== AIM ==
Change every "collectors" in the records below to "collected by", leaving everything else in all the records unchanged.

== SUPPLIED DATA ==
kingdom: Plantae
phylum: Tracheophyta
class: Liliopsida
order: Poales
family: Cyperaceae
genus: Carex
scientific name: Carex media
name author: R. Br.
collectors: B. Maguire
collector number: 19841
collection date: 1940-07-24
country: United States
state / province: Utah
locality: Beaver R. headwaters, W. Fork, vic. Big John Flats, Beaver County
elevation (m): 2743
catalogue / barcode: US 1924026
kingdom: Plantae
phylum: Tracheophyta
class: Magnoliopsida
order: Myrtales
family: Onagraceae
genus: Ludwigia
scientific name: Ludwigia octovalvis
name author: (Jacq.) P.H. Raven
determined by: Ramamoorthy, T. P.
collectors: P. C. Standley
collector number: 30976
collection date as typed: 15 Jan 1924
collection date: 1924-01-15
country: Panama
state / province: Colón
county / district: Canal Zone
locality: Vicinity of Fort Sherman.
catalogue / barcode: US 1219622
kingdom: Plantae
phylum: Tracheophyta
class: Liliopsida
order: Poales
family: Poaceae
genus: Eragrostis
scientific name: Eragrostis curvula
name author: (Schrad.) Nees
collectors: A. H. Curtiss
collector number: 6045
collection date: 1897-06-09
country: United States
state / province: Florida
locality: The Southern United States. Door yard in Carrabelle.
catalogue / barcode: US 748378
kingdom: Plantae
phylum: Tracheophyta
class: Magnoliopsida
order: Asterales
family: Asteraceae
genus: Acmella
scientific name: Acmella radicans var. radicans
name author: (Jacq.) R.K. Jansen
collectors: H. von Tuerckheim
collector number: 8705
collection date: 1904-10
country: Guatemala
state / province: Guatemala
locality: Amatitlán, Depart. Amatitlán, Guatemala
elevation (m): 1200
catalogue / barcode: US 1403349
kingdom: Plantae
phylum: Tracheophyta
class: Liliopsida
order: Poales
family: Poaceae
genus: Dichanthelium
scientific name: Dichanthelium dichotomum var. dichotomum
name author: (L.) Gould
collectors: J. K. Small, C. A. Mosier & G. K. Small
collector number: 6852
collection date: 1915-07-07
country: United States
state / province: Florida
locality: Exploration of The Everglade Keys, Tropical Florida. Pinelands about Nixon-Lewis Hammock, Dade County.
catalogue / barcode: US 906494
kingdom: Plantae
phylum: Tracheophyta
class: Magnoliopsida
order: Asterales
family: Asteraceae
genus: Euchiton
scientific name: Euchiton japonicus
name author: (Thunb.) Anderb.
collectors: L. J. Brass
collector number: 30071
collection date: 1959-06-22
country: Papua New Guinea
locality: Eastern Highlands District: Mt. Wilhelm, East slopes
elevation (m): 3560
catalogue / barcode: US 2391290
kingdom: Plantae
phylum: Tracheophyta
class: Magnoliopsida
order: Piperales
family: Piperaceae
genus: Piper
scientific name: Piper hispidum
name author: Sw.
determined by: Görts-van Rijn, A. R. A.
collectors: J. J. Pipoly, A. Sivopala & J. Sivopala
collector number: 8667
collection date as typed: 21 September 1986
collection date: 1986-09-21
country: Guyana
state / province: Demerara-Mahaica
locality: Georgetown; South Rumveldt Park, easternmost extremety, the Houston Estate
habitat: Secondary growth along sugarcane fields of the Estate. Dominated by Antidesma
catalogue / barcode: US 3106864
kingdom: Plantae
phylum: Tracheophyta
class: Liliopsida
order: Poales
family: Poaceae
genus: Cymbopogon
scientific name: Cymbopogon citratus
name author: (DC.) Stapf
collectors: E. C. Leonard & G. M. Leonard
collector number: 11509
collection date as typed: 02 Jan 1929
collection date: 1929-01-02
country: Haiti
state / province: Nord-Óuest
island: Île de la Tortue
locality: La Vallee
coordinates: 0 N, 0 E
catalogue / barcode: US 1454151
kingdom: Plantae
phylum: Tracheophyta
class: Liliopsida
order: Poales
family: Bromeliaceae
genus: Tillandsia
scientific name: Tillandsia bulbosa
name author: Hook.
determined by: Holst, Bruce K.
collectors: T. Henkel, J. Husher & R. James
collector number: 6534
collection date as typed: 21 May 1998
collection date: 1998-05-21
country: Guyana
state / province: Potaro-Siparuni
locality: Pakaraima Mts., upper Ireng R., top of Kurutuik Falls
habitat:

== RESPONSE BELOW ==
kingdom: Plantae
phylum: Tracheophyta
class: Liliopsida
order: Poales
family: Cyperaceae
genus: Carex
scientific name: Carex media
name author: R. Br.
collected by: B. Maguire
collector number: 19841
collection date: 1940-07-24
country: United States
state / province: Utah
locality: Beaver R. headwaters, W. Fork, vic. Big John Flats, Beaver County
elevation (m): 2743
catalogue / barcode: US 1924026
kingdom: Plantae
phylum: Tracheophyta
class: Magnoliopsida
order: Myrtales
family: Onagraceae
genus: Ludwigia
scientific name: Ludwigia octovalvis
name author: (Jacq.) P.H. Raven
determined by: Ramamoorthy, T. P.
collected by: P. C. Standley
collector number: 30976
collection date as typed: 15 Jan 1924
collection date: 1924-01-15
country: Panama
state / province: Colón
county / district: Canal Zone
locality: Vicinity of Fort Sherman.
catalogue / barcode: US 1219622
kingdom: Plantae
phylum: Tracheophyta
class: Liliopsida
order: Poales
family: Poaceae
genus: Eragrostis
scientific name: Eragrostis curvula
name author: (Schrad.) Nees
collected by: A. H. Curtiss
collector number: 6045
collection date: 1897-06-09
country: United States
state / province: Florida
locality: The Southern United States. Door yard in Carrabelle.
catalogue / barcode: US 748378
kingdom: Plantae
phylum: Tracheophyta
class: Magnoliopsida
order: Asterales
family: Asteraceae
genus: Acmella
scientific name: Acmella radicans var. radicans
name author: (Jacq.) R.K. Jansen
collected by: H. von Tuerckheim
collector number: 8705
collection date: 1904-10
country: Guatemala
state / province: Guatemala
locality: Amatitlán, Depart. Amatitlán, Guatemala
elevation (m): 1200
catalogue / barcode: US 1403349
kingdom: Plantae
phylum: Tracheophyta
class: Liliopsida
order: Poales
family: Poaceae
genus: Dichanthelium
scientific name: Dichanthelium dichotomum var. dichotomum
name author: (L.) Gould
collected by: J. K. Small, C. A. Mosier & G. K. Small
collector number: 6852
collection date: 1915-07-07
country: United States
state / province: Florida
locality: Exploration of The Everglade Keys, Tropical Florida. Pinelands about Nixon-Lewis Hammock, Dade County.
catalogue / barcode: US 906494
kingdom: Plantae
phylum: Tracheophyta
class: Magnoliopsida
order: Asterales
family: Asteraceae
genus: Euchiton
scientific name: Euchiton japonicus
name author: (Thunb.) Anderb.
collected by: L. J. Brass
collector number: 30071
collection date: 1959-06-22
country: Papua New Guinea
locality: Eastern Highlands District: Mt. Wilhelm, East slopes
elevation (m): 3560
catalogue / barcode: US 2391290
kingdom: Plantae
phylum: Tracheophyta
class: Magnoliopsida
order: Piperales
family: Piperaceae
genus: Piper
scientific name: Piper hispidum
name author: Sw.
determined by: Görts-van Rijn, A. R. A.
collected by: J. J. Pipoly, A. Sivopala & J. Sivopala
collector number: 8667
collection date as typed: 21 September 1986
collection date: 1986-09-21
country: Guyana
state / province: Demerara-Mahaica
locality: Georgetown; South Rumveldt Park, easternmost extremety, the Houston Estate
habitat: Secondary growth along sugarcane fields of the Estate. Dominated by Antidesma
catalogue / barcode: US 3106864
kingdom: Plantae
phylum: Tracheophyta
class: Liliopsida
order: Poales
family: Poaceae
genus: Cymbopogon
scientific name: Cymbopogon citratus
name author: (DC.) Stapf
collected by: E. C. Leonard & G. M. Leonard
collector number: 11509
collection date as typed: 02 Jan 1929
collection date: 1929-01-02
country: Haiti
state / province: Nord-Óuest
island: Île de la Tortue
locality: La Vallee
coordinates: 0 N, 0 E
catalogue / barcode: US 1454151
kingdom: Plantae
phylum: Tracheophyta
class: Liliopsida
order: Poales
family: Bromeliaceae
genus: Tillandsia
scientific name: Tillandsia bulbosa
name author: Hook.
determined by: Holst, Bruce K.
collected by: T. Henkel, J. Husher & R. James
collector number: 6534
collection date as typed: 21 May 1998
collection date: 1998-05-21
country: Guyana
state / province: Potaro-Siparuni
locality: Pakaraima Mts., upper Ireng R., top of Kurutuik Falls
habitat:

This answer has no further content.